Did it? If it did, how? The cook's wife smelled of garlic. But so did Drepteaza. All Bucovinans did; they ate the stuff with everything except melons and strawberries. So what made the difference? The unicorn wasn't talking.
Lord Zgomot came over to see why people were kicking up a fuss. "A unicorn?" he said. "Well, well. I have never been lucky enough to see one close up before." He gave Hasso something that was more than a nod but less than a bow. "An advantage to having a wizard with us that I had not thought about."
"It let me on its back, Lord!" Drepteaza exclaimed. "Me!"
"Really?" Zgomot did bow to her. "I am jealous."
"Do you want to try, Lord?" Hasso asked. Zgomot wasn't much heftier than the cook's wife. Hasso thought he could get him onto the unicorn's back. Whether the unicorn would put up with it…
"Me?" The Lord of Bucovin sounded surprised.
"If it doesn't want you up there, it lets you know, but it doesn't hurt you. It is a polite unicorn," Hasso said.
That made several Bucovinans smile, so it probably wasn't just the word he should have used. But what the hell? It got his meaning across. And the cook's wife affirmed that she'd tried, failed, and still had all her giblets. Lord Zgomot plucked at his beard. "Well, why not?" he said. "Let us see what will happen."
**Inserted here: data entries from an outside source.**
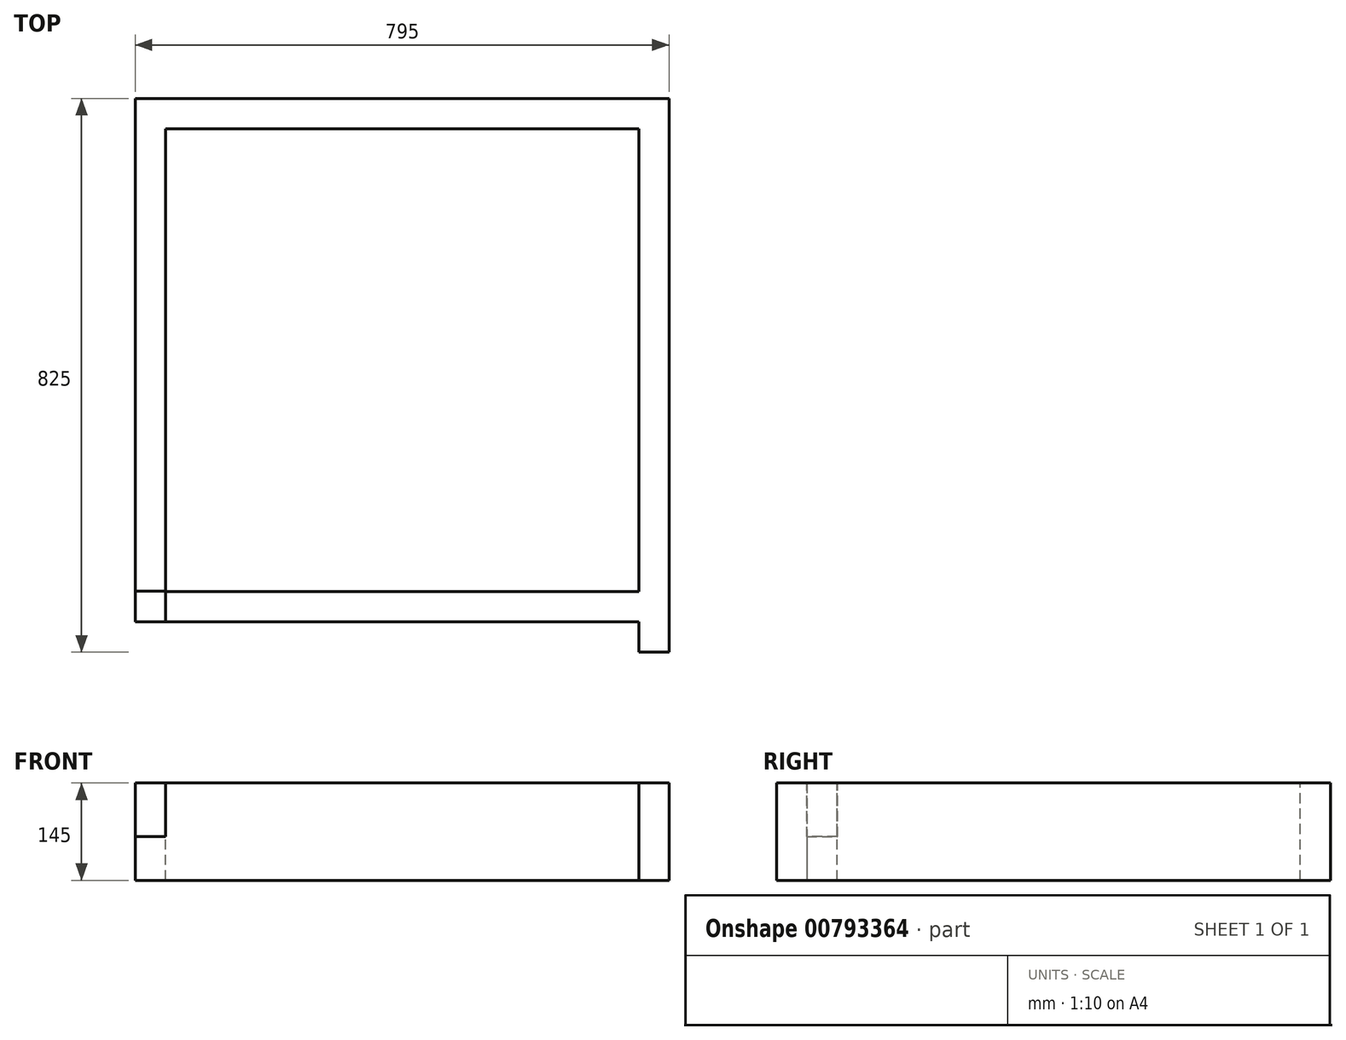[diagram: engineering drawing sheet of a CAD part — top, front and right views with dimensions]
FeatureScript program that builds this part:
annotation { "Feature Type Name" : "Feature", "Feature Type Description" : "" }
export const myFeature = defineFeature(function(context is Context, id is Id, definition is map)
    precondition{}
    {
        {
            var Q0;
            Q0=qCreatedBy(makeId("Top.planeOp"),FACE);
            var sketch = newSketch(context, id + "F0", { "sketchPlane" : qUnion([Q0])});
            skLineSegment(sketch, "E0.bottom", {"start": v(-397.5, 390) * mm, "end": v(397.5, 390) * mm});
            skLineSegment(sketch, "E0.top", {"start": v(-397.5, -390) * mm, "end": v(352.5, -390) * mm});
            skLineSegment(sketch, "E0.left", {"start": v(-397.5, 390) * mm, "end": v(-397.5, -390) * mm});
            skLineSegment(sketch, "E0.right", {"start": v(397.5, 390) * mm, "end": v(397.5, -390) * mm});
            skPoint(sketch, "E0.middle", {"position": v(0, 0) * mm});
            skLineSegment(sketch, "E1", {"start": v(352.5, -390) * mm, "end": v(352.5, -435) * mm});
            skLineSegment(sketch, "E2", {"start": v(352.5, -435) * mm, "end": v(397.5, -435) * mm});
            skLineSegment(sketch, "E3", {"start": v(397.5, -435) * mm, "end": v(397.5, -390) * mm});
            skSolve(sketch);
        }
        {
            var Q0;
            Q0=makeQuery(id+"F0.imprint","IMPRINT",FACE,{"disambiguationData":[TD([[makeQuery(id+"F0.imprint","IMPRINT",EDGE,{"derivedFrom":sQuery(id+"F0.wireOp",EDGE,"E0.bottom")}),-1.0]])]});
            extrude(context, id + "F1", {"entities" : qUnion([Q0]), "depth" : 145 * mm, "offsetDistance" : 25 * mm});
        }
        {
            var Q0;
            Q0=makeQuery(id+"F1.opExtrude","CAP_FACE",FACE,{"disambiguationData":[OSD([sQuery(id+"F0.wireOp",EDGE,"E0.bottom"),sQuery(id+"F0.wireOp",EDGE,"E0.top"),sQuery(id+"F0.wireOp",EDGE,"E0.left"),sQuery(id+"F0.wireOp",EDGE,"E0.right"),sQuery(id+"F0.wireOp",EDGE,"E1"),sQuery(id+"F0.wireOp",EDGE,"E2"),sQuery(id+"F0.wireOp",EDGE,"E3")])],"isStart":false});
            var sketch = newSketch(context, id + "F2", { "sketchPlane" : qUnion([Q0])});
            skLineSegment(sketch, "E4.bottom", {"start": v(-352.5, -345) * mm, "end": v(352.5, -345) * mm});
            skLineSegment(sketch, "E4.top", {"start": v(-352.5, 345) * mm, "end": v(352.5, 345) * mm});
            skLineSegment(sketch, "E4.left", {"start": v(-352.5, -345) * mm, "end": v(-352.5, 345) * mm});
            skLineSegment(sketch, "E4.right", {"start": v(352.5, -345) * mm, "end": v(352.5, 345) * mm});
            skSolve(sketch);
        }
        {
            var Q0;
            Q0 = qSketchRegion(id + "F2", true);
            extrude(context, id + "F3", {"entities" : qUnion([Q0]), "operationType" : NewBodyOperationType.REMOVE, "endBound" : BoundingType.THROUGH_ALL, "oppositeDirection" : true, "depth" : 25 * mm, "offsetDistance" : 25 * mm});
        }
        {
            var Q0;
            Q0=makeQuery(id+"F1.opExtrude","CAP_FACE",FACE,{"disambiguationData":[OSD([sQuery(id+"F0.wireOp",EDGE,"E0.bottom"),sQuery(id+"F0.wireOp",EDGE,"E0.top"),sQuery(id+"F0.wireOp",EDGE,"E0.left"),sQuery(id+"F0.wireOp",EDGE,"E0.right"),sQuery(id+"F0.wireOp",EDGE,"E1"),sQuery(id+"F0.wireOp",EDGE,"E2"),sQuery(id+"F0.wireOp",EDGE,"E3")])],"isStart":false});
            var sketch = newSketch(context, id + "F4", { "sketchPlane" : qUnion([Q0])});
            skLineSegment(sketch, "E5.bottom", {"start": v(-397.5, -390) * mm, "end": v(-352.5, -390) * mm});
            skLineSegment(sketch, "E5.top", {"start": v(-397.5, -344) * mm, "end": v(-352.5, -344) * mm});
            skLineSegment(sketch, "E5.left", {"start": v(-397.5, -390) * mm, "end": v(-397.5, -344) * mm});
            skLineSegment(sketch, "E5.right", {"start": v(-352.5, -390) * mm, "end": v(-352.5, -344) * mm});
            skSolve(sketch);
        }
        {
            var Q0;
            {var subQ3=sQuery(id+"F4.wireOp",EDGE,"E5.bottom");Q0=makeQuery(id+"F4.imprint","IMPRINT",FACE,{"disambiguationData":[TD([[makeQuery(id+"F4.imprint","IMPRINT",EDGE,{"derivedFrom":subQ3}),1.0]])]});}
            extrude(context, id + "F5", {"entities" : qUnion([Q0]), "operationType" : NewBodyOperationType.REMOVE, "oppositeDirection" : true, "depth" : 80 * mm, "offsetDistance" : 25 * mm});
        }
    });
The unicorn let him come up alongside it. It let him touch it, which seemed to impress him as much as it had Drepteaza. "Can you lift me up there?" he asked Hasso.
"I think so, Lord," the German answered. "You don't eat a big lunch, I hope?"
Zgomot smiled a crooked smile. "No, I was moderate." Wonderingly, he stroked the unicorn again. You had to touch a unicorn like that. If you were a man, it was like touching your first girl, only more so. "Whenever you are ready," Zgomot said.
Hasso picked him up. The unicorn laid back its ears and snorted when the Lord of Bucovin's behind touched its back, but it didn't buck or run wild or do any of the other things that could have made Zgomot's bodyguards use Hasso for a pincushion. "You are on a unicorn," Hasso told him.